Analysis of the OS of patients with malignant tumors indicated that increased PLT and PCT were associated with poor prognosis; this finding was consistent with the result of a meta-analysis of 3413 patients with colorectal cancer [34]. Masataka et al. also confirmed that elevated PLT was associated with poor prognosis of gastric cancer [33]. Increased activated platelets release various effector factors, such as VEGF, EGF, TGF-β, PDGF and IL-6, to accelerate vascular maturation in the tumor microenvironment and mediate the invasion of cancer cells [15]. Circulating cancer cells combined with platelets could form metastatic emboli and promote the implantation of cancer cells [46]. From the above statement, increased PLT and PCT promoted the tumors’ progression and metastasis, thus explaining the association between increased PLT or PCT and poor prognosis.

In addition, the present study showed that decreased MPV and P-LCR were associated with poor prognosis in patients with digestive malignant tumors, although the mechanisms were not entirely clear. The relationship between MPV and OS was not consistent among different studies. Some studies have supported an association between elevated MPV and poor prognosis of patients with colorectal cancer [47] and gastric cancer [48]. Their explanation was that elevated platelets with MPV exacerbate inflammation because larger platelets contain more particles and release more prethrombotic substances. However, other studies have found that decreased MPV was associated with poor prognosis of patients with esophageal cancer [49] and colorectal cancer [50]. The underlying mechanism may be that more large platelets are involved in neoplastic infections and consumed [45], thereby speeding up the progression of the tumor. The present study supported the latter finding, and the reduced P-LCR provided proof; decreased MPV and P-LCR indicated more active platelets were involved in tumor growth and metastasis, ultimately leading to cancer progression and poor prognosis.

Conclusion

Platelets may play a minimal role in the growth of digestive benign tumors. PLT, PCT, MPV and P-LCR were proven to be diagnostic biomarkers for patients with digestive malignant tumors. Elevated PLT and PCT or decreased MPV and P-LCR indicated poor OS.

Future perspective

This research has several limitations. Firstly, it was a single-center retrospective study and more districts are needed to confirm the results. Secondly, information on progression-free survival was not included in the study because of the retrospective follow-up. Thirdly, the sample size was limited because only the electronic information of patients admitted to the hospital after 2014 could be obtained. Fourthly, the study of microsatellite instability is considerably important for tumor diagnosis, prognosis and treatment choice. However, almost no patient with microsatellite instability data was found in this hospital in the past and so the above information could not be reflected in the study.

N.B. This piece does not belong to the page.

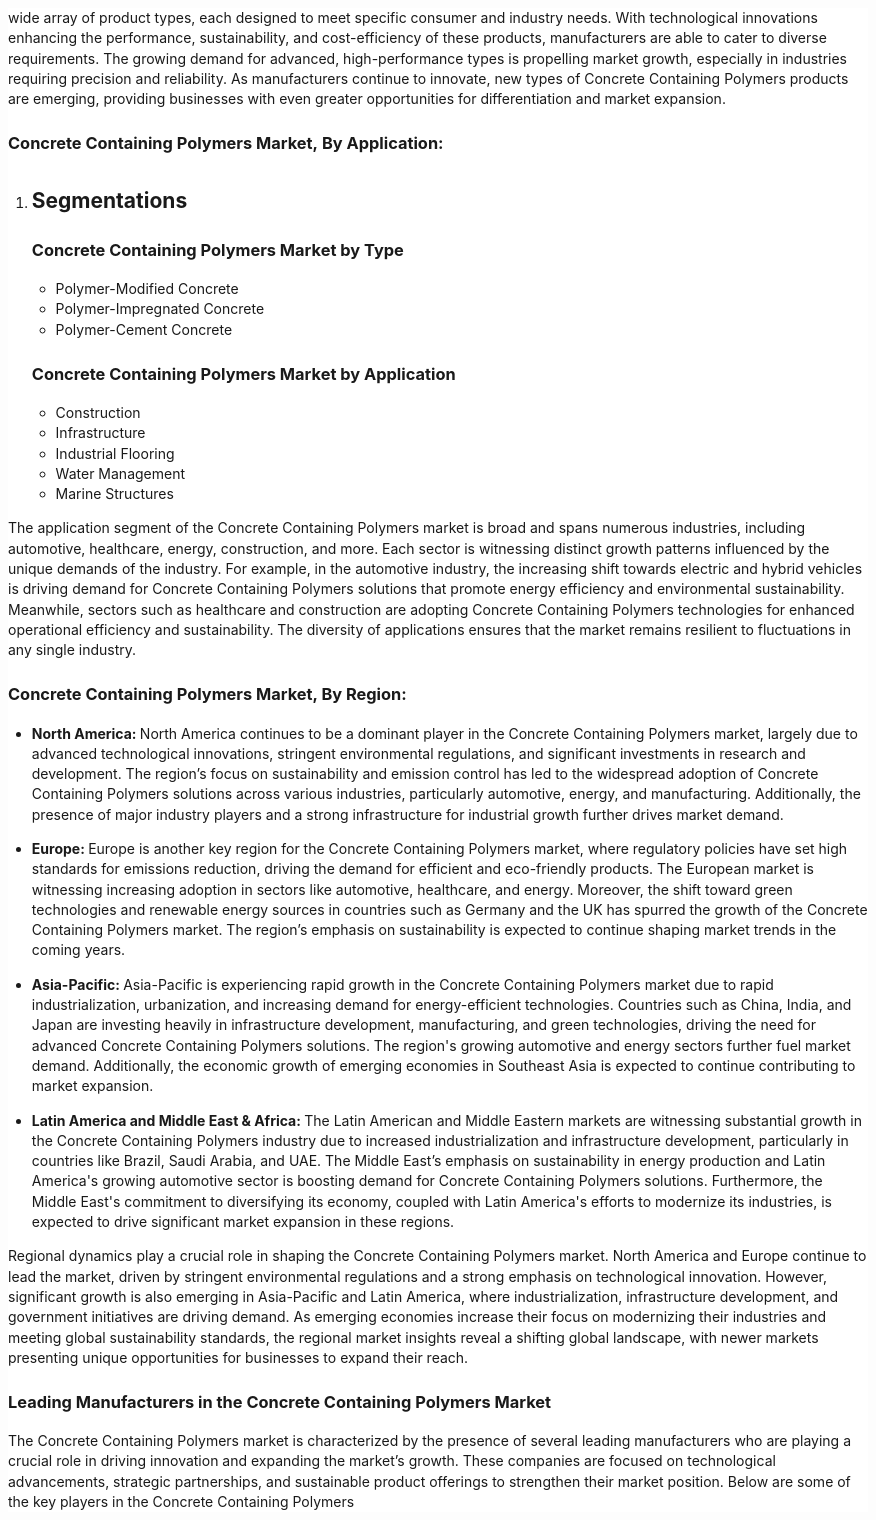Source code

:wide array of product types, each designed to meet specific consumer and industry needs. With technological innovations enhancing the performance, sustainability, and cost-efficiency of these products, manufacturers are able to cater to diverse requirements. The growing demand for advanced, high-performance types is propelling market growth, especially in industries requiring precision and reliability. As manufacturers continue to innovate, new types of Concrete Containing Polymers products are emerging, providing businesses with even greater opportunities for differentiation and market expansion.</p><h3>Concrete Containing Polymers Market,&nbsp;By Application:</h3><ol><li><h2>Segmentations</h2><h3>Concrete Containing Polymers Market by Type</h3><ul><li>Polymer-Modified Concrete</li><li> Polymer-Impregnated Concrete</li><li> Polymer-Cement Concrete</li></ul><h3>Concrete Containing Polymers Market by Application</h3><ul><li>Construction</li><li> Infrastructure</li><li> Industrial Flooring</li><li> Water Management</li><li> Marine Structures</li></ul></li></ol><p>The application segment of the Concrete Containing Polymers market is broad and spans numerous industries, including automotive, healthcare, energy, construction, and more. Each sector is witnessing distinct growth patterns influenced by the unique demands of the industry. For example, in the automotive industry, the increasing shift towards electric and hybrid vehicles is driving demand for Concrete Containing Polymers solutions that promote energy efficiency and environmental sustainability. Meanwhile, sectors such as healthcare and construction are adopting Concrete Containing Polymers technologies for enhanced operational efficiency and sustainability. The diversity of applications ensures that the market remains resilient to fluctuations in any single industry.</p><h3>Concrete Containing Polymers Market, By Region:</h3><ul><li><p><strong>North America:&nbsp;</strong>North America continues to be a dominant player in the Concrete Containing Polymers market, largely due to advanced technological innovations, stringent environmental regulations, and significant investments in research and development. The region&rsquo;s focus on sustainability and emission control has led to the widespread adoption of Concrete Containing Polymers solutions across various industries, particularly automotive, energy, and manufacturing. Additionally, the presence of major industry players and a strong infrastructure for industrial growth further drives market demand.</p></li><li><p><strong><strong>Europe:&nbsp;</strong></strong>Europe is another key region for the Concrete Containing Polymers market, where regulatory policies have set high standards for emissions reduction, driving the demand for efficient and eco-friendly products. The European market is witnessing increasing adoption in sectors like automotive, healthcare, and energy. Moreover, the shift toward green technologies and renewable energy sources in countries such as Germany and the UK has spurred the growth of the Concrete Containing Polymers market. The region&rsquo;s emphasis on sustainability is expected to continue shaping market trends in the coming years.</p></li><li><p><strong><strong>Asia-Pacific:&nbsp;</strong></strong>Asia-Pacific is experiencing rapid growth in the Concrete Containing Polymers market due to rapid industrialization, urbanization, and increasing demand for energy-efficient technologies. Countries such as China, India, and Japan are investing heavily in infrastructure development, manufacturing, and green technologies, driving the need for advanced Concrete Containing Polymers solutions. The region's growing automotive and energy sectors further fuel market demand. Additionally, the economic growth of emerging economies in Southeast Asia is expected to continue contributing to market expansion.</p></li><li><p><strong><strong>Latin America and Middle East &amp; Africa:&nbsp;</strong></strong>The Latin American and Middle Eastern markets are witnessing substantial growth in the Concrete Containing Polymers industry due to increased industrialization and infrastructure development, particularly in countries like Brazil, Saudi Arabia, and UAE. The Middle East&rsquo;s emphasis on sustainability in energy production and Latin America's growing automotive sector is boosting demand for Concrete Containing Polymers solutions. Furthermore, the Middle East's commitment to diversifying its economy, coupled with Latin America's efforts to modernize its industries, is expected to drive significant market expansion in these regions.</p></li></ul><p>Regional dynamics play a crucial role in shaping the Concrete Containing Polymers market. North America and Europe continue to lead the market, driven by stringent environmental regulations and a strong emphasis on technological innovation. However, significant growth is also emerging in Asia-Pacific and Latin America, where industrialization, infrastructure development, and government initiatives are driving demand. As emerging economies increase their focus on modernizing their industries and meeting global sustainability standards, the regional market insights reveal a shifting global landscape, with newer markets presenting unique opportunities for businesses to expand their reach.</p><h3><strong>Leading Manufacturers in the Concrete Containing Polymers Market</strong></h3><p>The Concrete Containing Polymers market is characterized by the presence of several leading manufacturers who are playing a crucial role in driving innovation and expanding the market&rsquo;s growth. These companies are focused on technological advancements, strategic partnerships, and sustainable product offerings to strengthen their market position. Below are some of the key players in the Concrete Containing Polymers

A cheap and easily detectable biomarker is needed to systematically predict the diagnosis and prognosis of patients with digestive tumors.

Digestive malignant tumors are accompanied by an increase in circulating platelet count and a decrease in volume.

No significant difference was found in the platelet parameters between the digestive benign tumor group and the control group, indicating platelets may play a small role in the growth of digestive benign tumors.

Receiver operating characteristic analysis was performed for platelet count (PLT), plateletcrit (PCT), mean platelet volume (MPV) and platelet-large cell rate (P-LCR) ability. The area under the curve was the highest in PLT, followed by PCT, MPV and P-LCR.

Preoperative PLT, PCT, MPV and P-LCR could predict the prognosis of patients with digestive malignant tumors. Elevated PLT and PCT or decreased MPV and P-LCR indicated poor overall survival.